Assuming that you run this Turbogears app locally on the default port 8080, you should be able to get redirected to the Willighagen et al Userscripts paper by going to:
(Firefox will properly escape the space character in the URL .. I’m not sure what other browsers may do).
By default you will be redirected to wherever dx.doi.org decides to send you (which is often the journal article at the publishers site, but there is no rule that says this must be the case), but you can also choose to be redirected to PubMed or Hubmed using:
I’ve got a working example running at http://openref.pansapiens.com/ if anyone would like to try it out (eg, try http://openref.pansapiens.com/openref/BMC Bioinformatics/2007/8/487 ). No promises that it will stay up for long (Turbogears apps seem to die quite a lot on my cheap little virtual hosting account … I’m using supervisor2 now, which may help keep things more available).

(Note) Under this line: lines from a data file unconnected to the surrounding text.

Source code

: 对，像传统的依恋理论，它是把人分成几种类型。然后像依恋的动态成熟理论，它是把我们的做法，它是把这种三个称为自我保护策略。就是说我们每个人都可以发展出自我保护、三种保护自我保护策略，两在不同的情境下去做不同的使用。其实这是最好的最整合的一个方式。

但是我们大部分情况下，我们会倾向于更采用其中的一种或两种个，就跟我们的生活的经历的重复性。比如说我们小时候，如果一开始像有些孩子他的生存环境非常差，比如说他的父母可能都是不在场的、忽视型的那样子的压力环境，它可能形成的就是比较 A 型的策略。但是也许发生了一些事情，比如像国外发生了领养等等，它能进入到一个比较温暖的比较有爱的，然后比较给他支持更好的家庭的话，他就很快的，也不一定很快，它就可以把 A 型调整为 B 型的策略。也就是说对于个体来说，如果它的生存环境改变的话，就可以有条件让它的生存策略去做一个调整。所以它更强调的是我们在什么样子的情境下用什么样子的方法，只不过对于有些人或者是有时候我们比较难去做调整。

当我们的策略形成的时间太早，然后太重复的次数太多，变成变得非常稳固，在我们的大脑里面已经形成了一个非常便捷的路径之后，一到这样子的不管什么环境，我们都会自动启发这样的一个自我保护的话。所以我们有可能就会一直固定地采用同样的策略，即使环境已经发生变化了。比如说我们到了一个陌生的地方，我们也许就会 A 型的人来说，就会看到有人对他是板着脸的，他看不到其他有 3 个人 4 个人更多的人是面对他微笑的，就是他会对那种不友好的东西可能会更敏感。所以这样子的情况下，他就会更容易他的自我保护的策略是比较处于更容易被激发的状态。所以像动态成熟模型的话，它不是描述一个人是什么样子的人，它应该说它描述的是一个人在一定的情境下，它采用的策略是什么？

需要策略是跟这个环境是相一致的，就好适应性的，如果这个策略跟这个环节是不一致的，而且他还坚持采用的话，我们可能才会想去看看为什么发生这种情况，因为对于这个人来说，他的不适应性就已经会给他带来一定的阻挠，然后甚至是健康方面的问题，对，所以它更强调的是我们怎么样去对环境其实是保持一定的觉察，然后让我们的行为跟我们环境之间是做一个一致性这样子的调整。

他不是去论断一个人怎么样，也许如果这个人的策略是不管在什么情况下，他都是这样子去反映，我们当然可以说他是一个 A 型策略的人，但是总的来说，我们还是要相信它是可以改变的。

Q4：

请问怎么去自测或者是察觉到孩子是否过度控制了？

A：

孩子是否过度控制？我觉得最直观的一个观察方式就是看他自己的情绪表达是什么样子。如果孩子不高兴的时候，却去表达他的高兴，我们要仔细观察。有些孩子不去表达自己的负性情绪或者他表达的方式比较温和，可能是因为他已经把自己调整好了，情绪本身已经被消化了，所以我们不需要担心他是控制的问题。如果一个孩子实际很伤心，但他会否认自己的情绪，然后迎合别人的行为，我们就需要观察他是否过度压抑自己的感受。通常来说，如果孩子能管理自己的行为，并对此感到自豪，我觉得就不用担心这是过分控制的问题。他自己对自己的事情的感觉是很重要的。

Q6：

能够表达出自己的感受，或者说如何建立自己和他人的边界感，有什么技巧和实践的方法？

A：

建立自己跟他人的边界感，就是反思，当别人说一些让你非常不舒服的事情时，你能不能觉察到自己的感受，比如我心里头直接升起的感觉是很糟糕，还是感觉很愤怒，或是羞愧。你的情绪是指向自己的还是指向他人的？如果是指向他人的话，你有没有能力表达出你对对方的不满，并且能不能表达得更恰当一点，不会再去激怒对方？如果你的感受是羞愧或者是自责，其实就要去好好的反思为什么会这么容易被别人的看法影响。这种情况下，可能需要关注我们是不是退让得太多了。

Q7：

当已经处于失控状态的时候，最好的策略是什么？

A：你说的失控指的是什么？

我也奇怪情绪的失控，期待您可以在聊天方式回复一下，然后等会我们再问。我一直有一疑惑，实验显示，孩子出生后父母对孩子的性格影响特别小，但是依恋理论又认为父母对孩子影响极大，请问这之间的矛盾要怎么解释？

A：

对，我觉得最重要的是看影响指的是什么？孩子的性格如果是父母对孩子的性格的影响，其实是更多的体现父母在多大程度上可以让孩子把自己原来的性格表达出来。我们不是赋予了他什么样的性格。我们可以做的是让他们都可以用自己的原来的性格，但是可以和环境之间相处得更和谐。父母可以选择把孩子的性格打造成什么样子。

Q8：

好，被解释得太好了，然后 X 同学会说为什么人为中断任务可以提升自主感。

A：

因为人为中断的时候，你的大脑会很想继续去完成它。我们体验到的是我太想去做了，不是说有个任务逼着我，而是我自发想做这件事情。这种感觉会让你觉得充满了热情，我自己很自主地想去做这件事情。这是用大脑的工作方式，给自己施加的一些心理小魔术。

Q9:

It should be stressed that this as is only a quick and dirty hack to demonstrate the proof of concept. It’s really only translating the ‘paths’ in the URLs provided by the user into PubMed queries, and uses the existing DOI infrastructure to ultimately redirect the user to the article; in reality I’d expect that an “OpenRef” resolver would have to be more independent and sophisticated than this. I can’t imagine who would maintain a separate OpenRef database in order to make it independent of DOIs and PubMed.
Unfortunately the domain openref.org has already been registered .. and not by Noel. Maybe it’s already time for a new name for this fledgling resolution scheme 🙂 ??